Pendant longtemps, le lait de chamelle était autoconsommé (il pouvait représenter 70 % du régime calorique des pasteurs nomades) et offert aux hôtes de passage, et sa vente était considérée comme taboue dans la culture bédouine. Mais récemment, avec l’urbanisation croissante, le lait de chamelle a fait son entrée sur le marché, notamment depuis l’apparition, au cours des deux dernières décennies, de laiteries modernes proposant du lait pasteurisé.
Dans certains pays d’Afrique et d’Asie centrale, une autre tradition est encore pratiquée : celle du lait de chamelle fermenté (appelé shubat au Kazakhstan et en Chine, khormoog en Mongolie, gariss au Soudan, susaac au Kenya). Là aussi, une certaine modernisation est à l’œuvre, et la standardisation des processus de fermentation se met en place dans les grandes unités de transformation qui livrent désormais leurs produits aux supermarchés.

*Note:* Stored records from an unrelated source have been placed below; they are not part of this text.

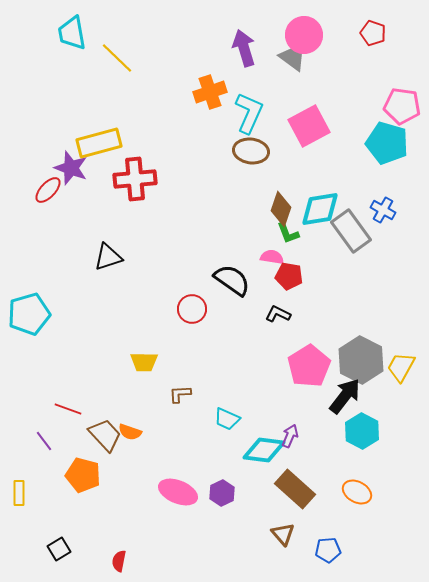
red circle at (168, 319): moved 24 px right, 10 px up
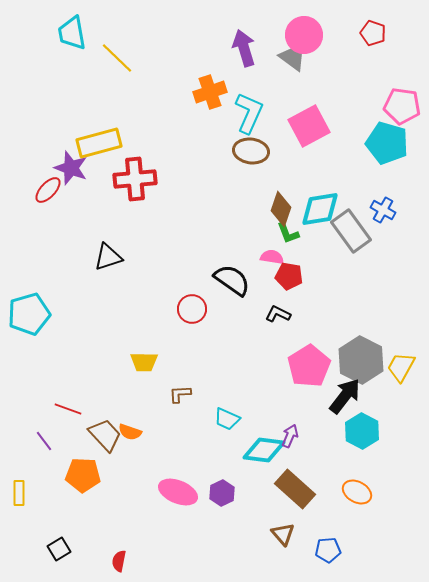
orange pentagon at (83, 475): rotated 12 degrees counterclockwise
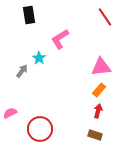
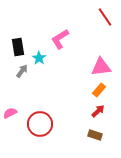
black rectangle: moved 11 px left, 32 px down
red arrow: rotated 32 degrees clockwise
red circle: moved 5 px up
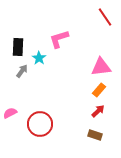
pink L-shape: moved 1 px left; rotated 15 degrees clockwise
black rectangle: rotated 12 degrees clockwise
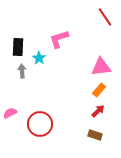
gray arrow: rotated 40 degrees counterclockwise
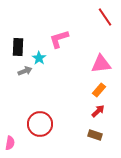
pink triangle: moved 3 px up
gray arrow: moved 3 px right; rotated 72 degrees clockwise
pink semicircle: moved 30 px down; rotated 128 degrees clockwise
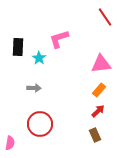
gray arrow: moved 9 px right, 17 px down; rotated 24 degrees clockwise
brown rectangle: rotated 48 degrees clockwise
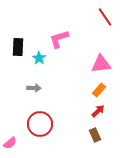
pink semicircle: rotated 40 degrees clockwise
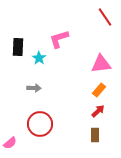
brown rectangle: rotated 24 degrees clockwise
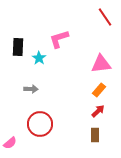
gray arrow: moved 3 px left, 1 px down
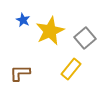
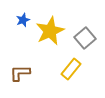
blue star: rotated 24 degrees clockwise
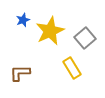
yellow rectangle: moved 1 px right, 1 px up; rotated 70 degrees counterclockwise
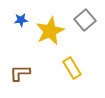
blue star: moved 2 px left; rotated 16 degrees clockwise
gray square: moved 18 px up
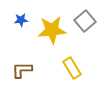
gray square: moved 1 px down
yellow star: moved 2 px right, 1 px up; rotated 20 degrees clockwise
brown L-shape: moved 2 px right, 3 px up
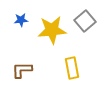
yellow rectangle: rotated 20 degrees clockwise
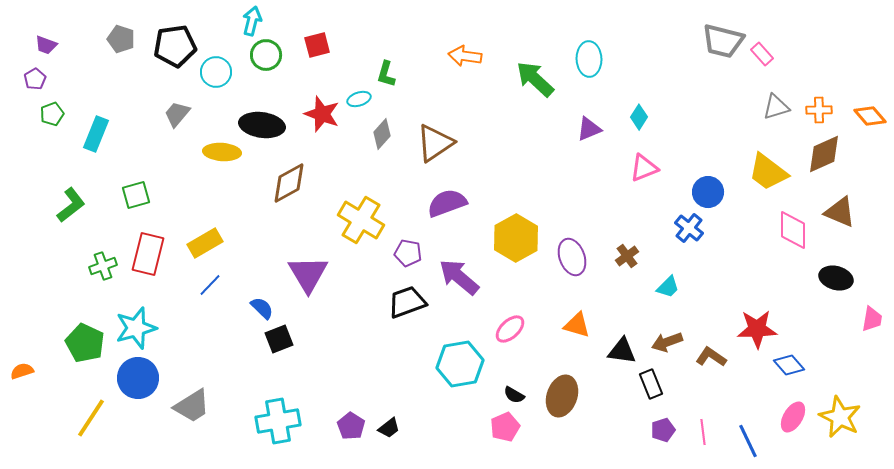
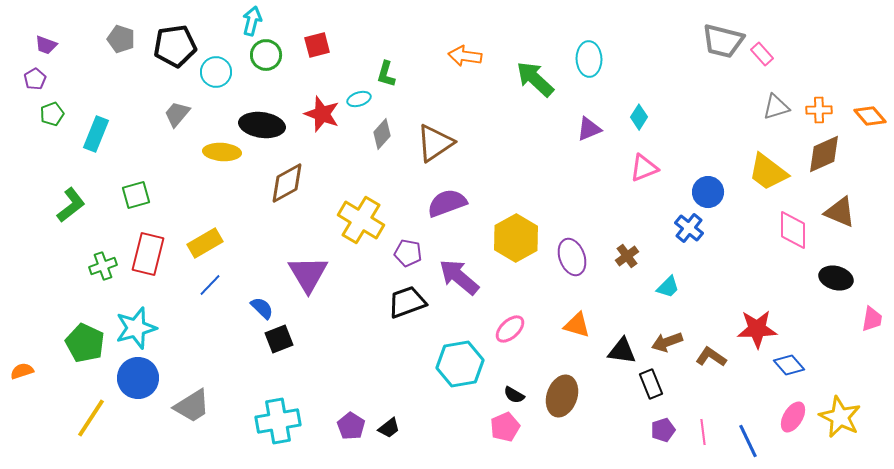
brown diamond at (289, 183): moved 2 px left
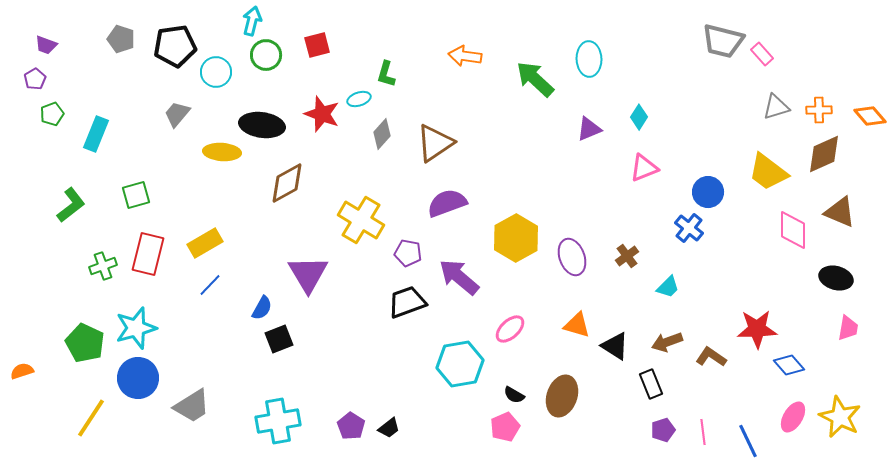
blue semicircle at (262, 308): rotated 75 degrees clockwise
pink trapezoid at (872, 319): moved 24 px left, 9 px down
black triangle at (622, 351): moved 7 px left, 5 px up; rotated 24 degrees clockwise
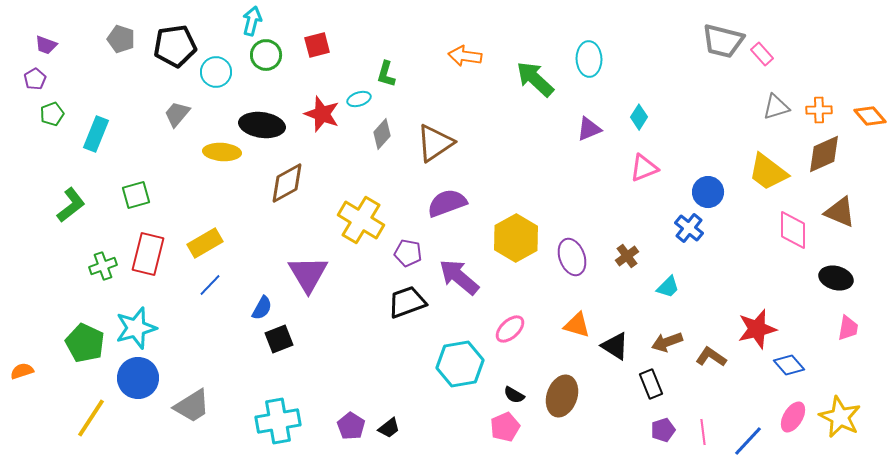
red star at (757, 329): rotated 12 degrees counterclockwise
blue line at (748, 441): rotated 68 degrees clockwise
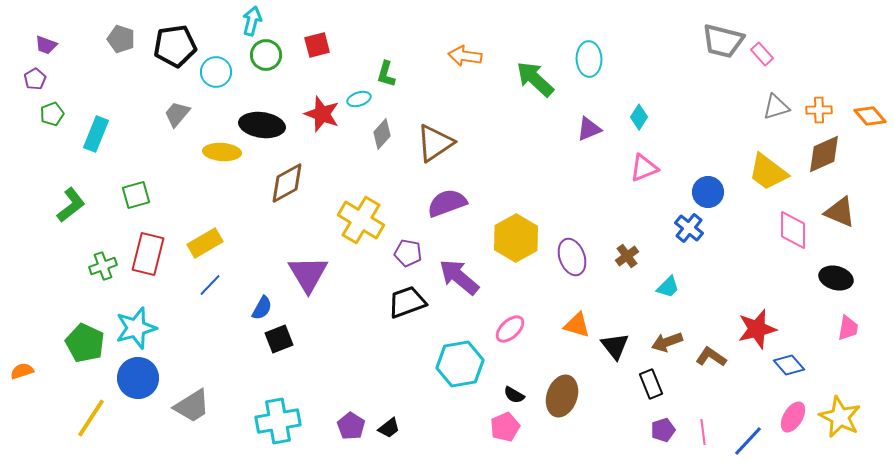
black triangle at (615, 346): rotated 20 degrees clockwise
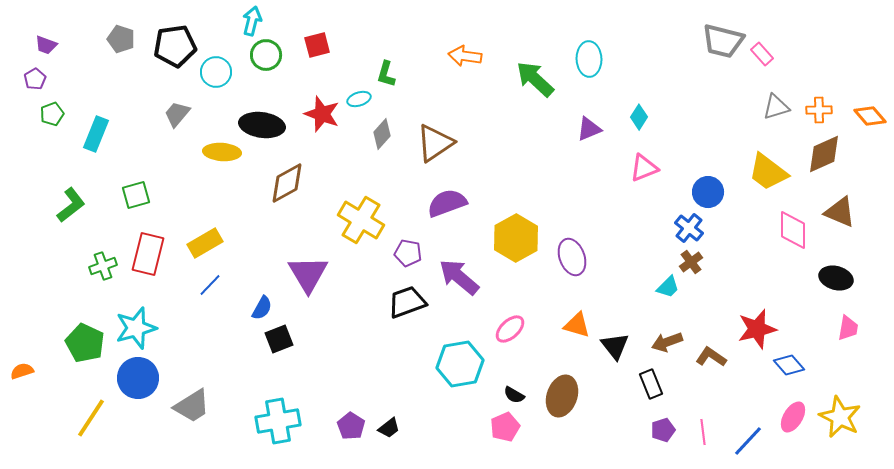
brown cross at (627, 256): moved 64 px right, 6 px down
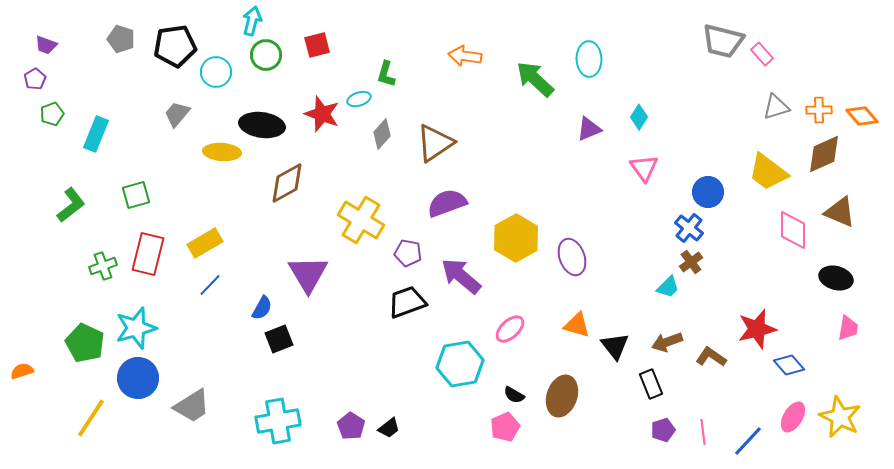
orange diamond at (870, 116): moved 8 px left
pink triangle at (644, 168): rotated 44 degrees counterclockwise
purple arrow at (459, 277): moved 2 px right, 1 px up
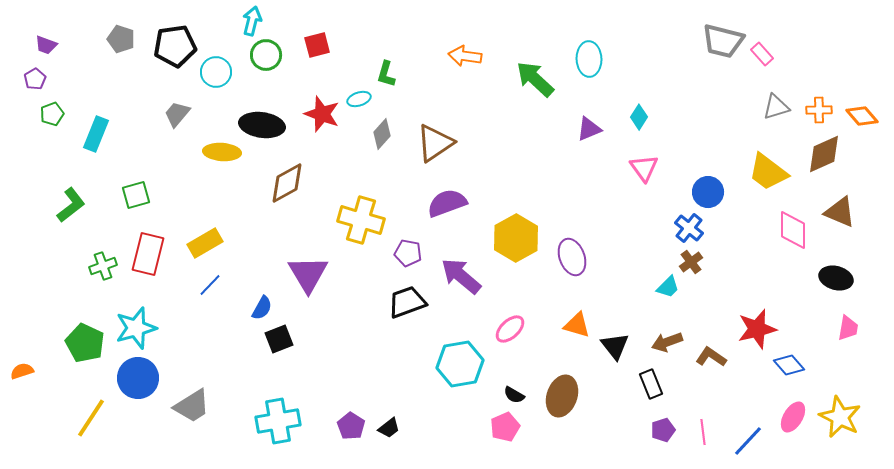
yellow cross at (361, 220): rotated 15 degrees counterclockwise
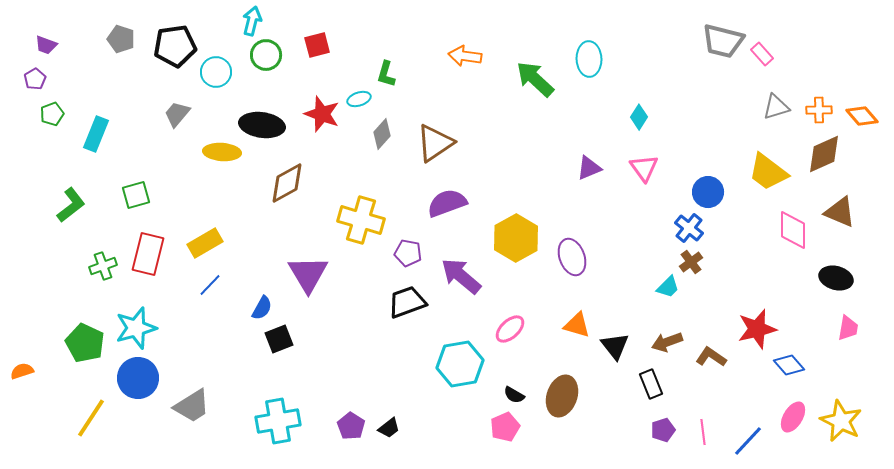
purple triangle at (589, 129): moved 39 px down
yellow star at (840, 417): moved 1 px right, 4 px down
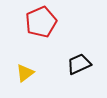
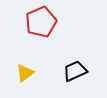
black trapezoid: moved 4 px left, 7 px down
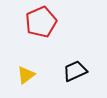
yellow triangle: moved 1 px right, 2 px down
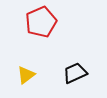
black trapezoid: moved 2 px down
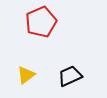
black trapezoid: moved 5 px left, 3 px down
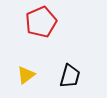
black trapezoid: rotated 130 degrees clockwise
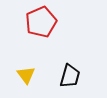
yellow triangle: rotated 30 degrees counterclockwise
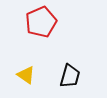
yellow triangle: rotated 18 degrees counterclockwise
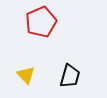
yellow triangle: rotated 12 degrees clockwise
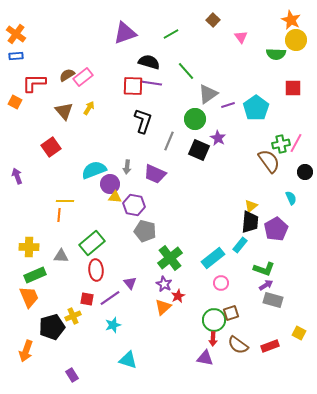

Les nomades, éloignés des lieux de consommation potentiels, n’avaient guère le choix pour conserver leur lait et, pendant longtemps, seule la fermentation permettait de prolonger ses qualités dans les conditions du désert, d’autant qu’avec sa faible teneur en caséine, il était incapable de cailler, ce qui excluait sa transformation en fromage, même si c’était le meilleur moyen de le conserver pendant plusieurs semaines. Mais, depuis une dizaine d’années, grâce au génie biotechnologique, une enzyme coagulante spécifique au lait de chamelle est disponible dans le commerce et quelques essais de fabrication de fromage donnent bon espoir. Des fromages de chamelle sont désormais disponibles en Mauritanie, au Maroc, en Arabie Saoudite, aux Émirats arabes unis, en Inde…
Le lait des steppes
Dans les steppes d’Asie centrale, le lait de jument fermenté appelé koumis (Russie, Kazakhstan, Kirghizstan) ou airag (Mongolie) est un produit ancestral de l’identité nomade. Dans les zones rurales, la consommation quotidienne peut être élevée et dépasser un litre. Plus encore que le lait de chamelle, le koumis est considéré comme ayant de puissantes propriétés probiotiques et anti-infectieuses, utilisées en cures pour les patients atteints de gastro-entérites et pour les tuberculeux dans les sanatoriums. Pauvre en graisses et en caséine, pauvre en calcium, il est particulièrement riche en acides gras polyinsaturés et en lactose, ce qui le rend très digeste. Cependant, le koumis est très acide et alcoolisé, et est difficile à boire pour les consommateurs qui n’y sont pas habitués. Les juments sont de bonnes trayeuses mais l’absence de “fontaine de lait” oblige à des traites répétées toutes les deux heures (jusqu’à 6 par jour).
Le lait des hauts plateaux et des régions polaires
Le yak et le lama sont deux espèces laitières adaptées aux hautes altitudes du Tibet et des Andes respectivement. Si le lait de lama est rarement utilisé (c’était la seule source de lait à l’époque des Incas), le lait de yak, notoirement riche en protéines et en graisses, est la base du plat national tibétain appelé tsampa, un mélange de beurre de yak et d’orge grillé.
De son côté, le renne était jusqu’à récemment la seule source de lait pour le peuple Sami. Son lait est très énergétique (il contient près de 30 % de matières grasses). Son élevage est également entré dans un processus de modernisation.
Vivre et rester au pays
Les laits autres que de vache sont intéressants pour plusieurs raisons : leurs qualités diététiques et nutritionnelles, bien sûr, mais aussi leurs qualités écologiques, car les espèces qui les produisent sont parfaitement adaptées à leur environnement (steppe, désert, vallée humide ou haute montagne). De plus, ces produits laitiers, aliments à forte identité commerciale, permettent aux populations de ces régions marginales de “vivre et rester au pays”.